_Try it_: Scan the records for the word "Lookup". Copy each line that includes it.

_Input_:
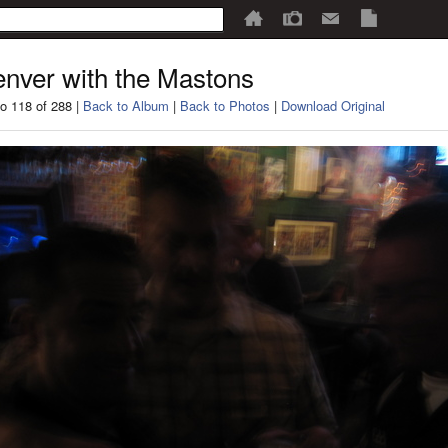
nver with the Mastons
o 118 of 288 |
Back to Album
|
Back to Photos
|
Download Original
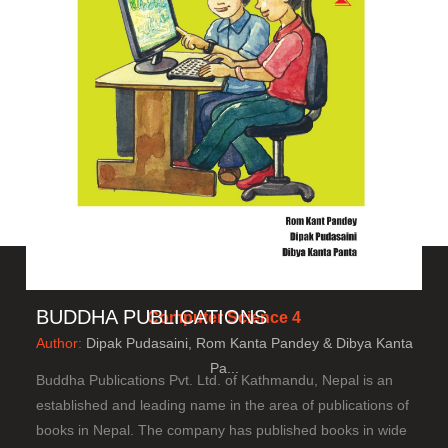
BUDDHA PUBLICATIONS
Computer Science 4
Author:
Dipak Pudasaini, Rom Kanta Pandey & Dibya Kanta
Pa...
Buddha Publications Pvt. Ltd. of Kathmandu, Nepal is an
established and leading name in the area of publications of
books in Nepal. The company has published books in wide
...
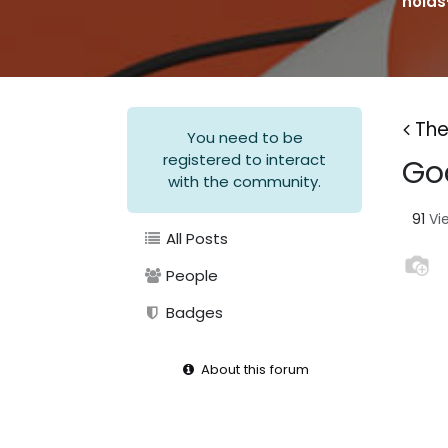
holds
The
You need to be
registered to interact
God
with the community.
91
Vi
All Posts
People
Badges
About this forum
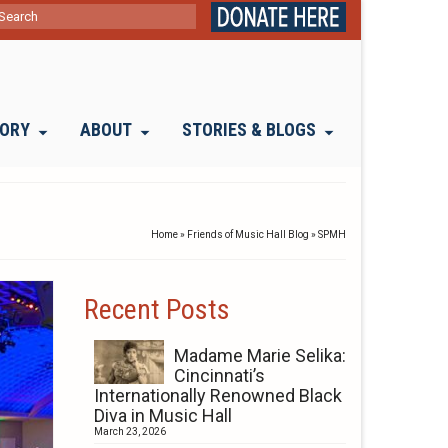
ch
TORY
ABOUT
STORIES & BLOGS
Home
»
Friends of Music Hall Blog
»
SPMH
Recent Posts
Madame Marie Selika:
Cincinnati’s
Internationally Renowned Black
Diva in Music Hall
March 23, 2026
* * *
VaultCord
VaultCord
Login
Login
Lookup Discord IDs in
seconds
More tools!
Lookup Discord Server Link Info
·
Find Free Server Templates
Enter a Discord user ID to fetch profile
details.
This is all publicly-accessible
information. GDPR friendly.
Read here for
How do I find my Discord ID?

_Solution to this exercise_:
Lookup Discord IDs in
Lookup Discord Server Link Info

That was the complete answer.